■ **Exercise description**: Search the records below for the word "социальной". Pull out each line that has it.

(Transcribed page contents)

■ ■ ■ ■

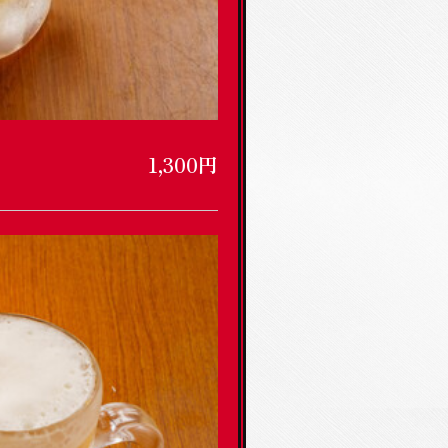
1,300円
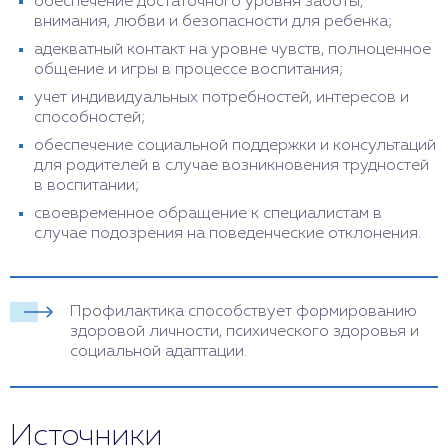
обеспечение достаточного уровня заботы,
внимания, любви и безопасности для ребенка;
адекватный контакт на уровне чувств, полноценное
общение и игры в процессе воспитания;
учет индивидуальных потребностей, интересов и
способностей;
обеспечение социальной поддержки и консультаций
для родителей в случае возникновения трудностей
в воспитании;
своевременное обращение к специалистам в
случае подозрения на поведенческие отклонения.
Профилактика способствует формированию
здоровой личности, психического здоровья и
социальной адаптации.
Источники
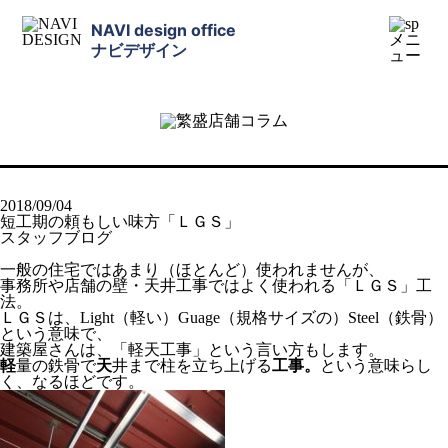
NAVI design office
ナビデザイン
2018/09/04
短工期の頼もしい味方「ＬＧＳ」
スタッフブログ
一般の住宅ではあまり（ほとんど）使われませんが、
事務所や店舗の壁・天井工事ではよく使われる「ＬＧＳ」工
法。
ＬＧＳは、Light（軽い）Guage（規格サイズの）Steel（鉄骨）
という意味で、
建築屋さんは、「軽天工事」という言い方もします。
軽
量の鉄骨で
天
井まで柱を立ち上げる
工事。
という意味らし
く、なるほどです。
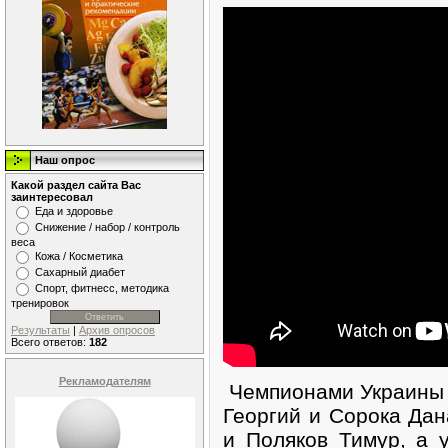
Наш опрос
Какой раздел сайта Вас
заинтересовал
Еда и здоровье
Снижение / набор / контроль
веса
Кожа / Косметика
Сахарный диабет
Спорт, фитнесс, методика
тренировок
Результаты
|
Архив опросов
Всего ответов:
182
Рекламодателям
Чемпионами Украин
Георгий и Сорока Дан
и Поляков Тимур, а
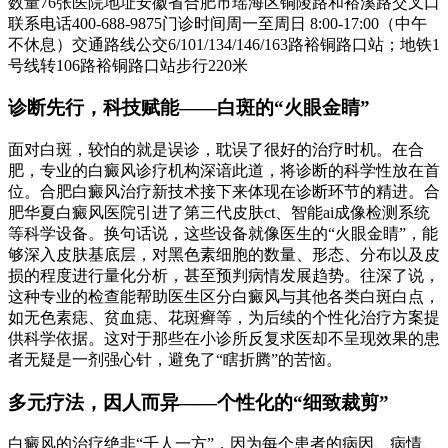
数量76张医院地址安徽省合肥市瑶海区铜陵路和裕溪路交叉口
联系电话400-688-9875门诊时间周一至周日 8:00-17:00（中午
不休息）交通路线公交6/101/134/146/163路裕铜路口站；地铁1
号线转106路裕铜路口站步行220米
诊断先行，科技赋能——白斑的“火眼金睛”
面对白斑，较怕的就是误诊，耽误了很好的治疗时机。在合
肥，专业的白癜风诊疗机构深谙此道，将诊断的科学性放在首
位。合肥白癜风治疗新技术接下来体现在诊断环节的精进。合
肥华夏白癜风医院引进了第三代皮肤ct、智能ai成像检测系统
等科学设备。换句话说，这些设备就像医生的“火眼金睛”，能
够深入皮肤基底层，对黑色素细胞的数量、形态、分布以及皮
损的程度进行量化分析，甚至预判病情发展趋势。往深了说，
这种专业的检查能帮助医生区分白癜风与其他各类白斑白点，
如无色素痣、贫血痣、花斑癣等，为后续的个性化治疗方案提
供科学依据。这对于那些在小诊所反复求医却不呈现效果的患
者无疑是一剂强心针，避免了“瞎折腾”的苦恼。
多元疗法，因人而异——个性化的“细致裁剪”
白癜风的治疗绝非“千人一方”，因为每个患者的病因、病情、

■ ■ ■ ■

■ **Result of the exercise**:
обеспечение социальной поддержки и консультаций
социальной адаптации.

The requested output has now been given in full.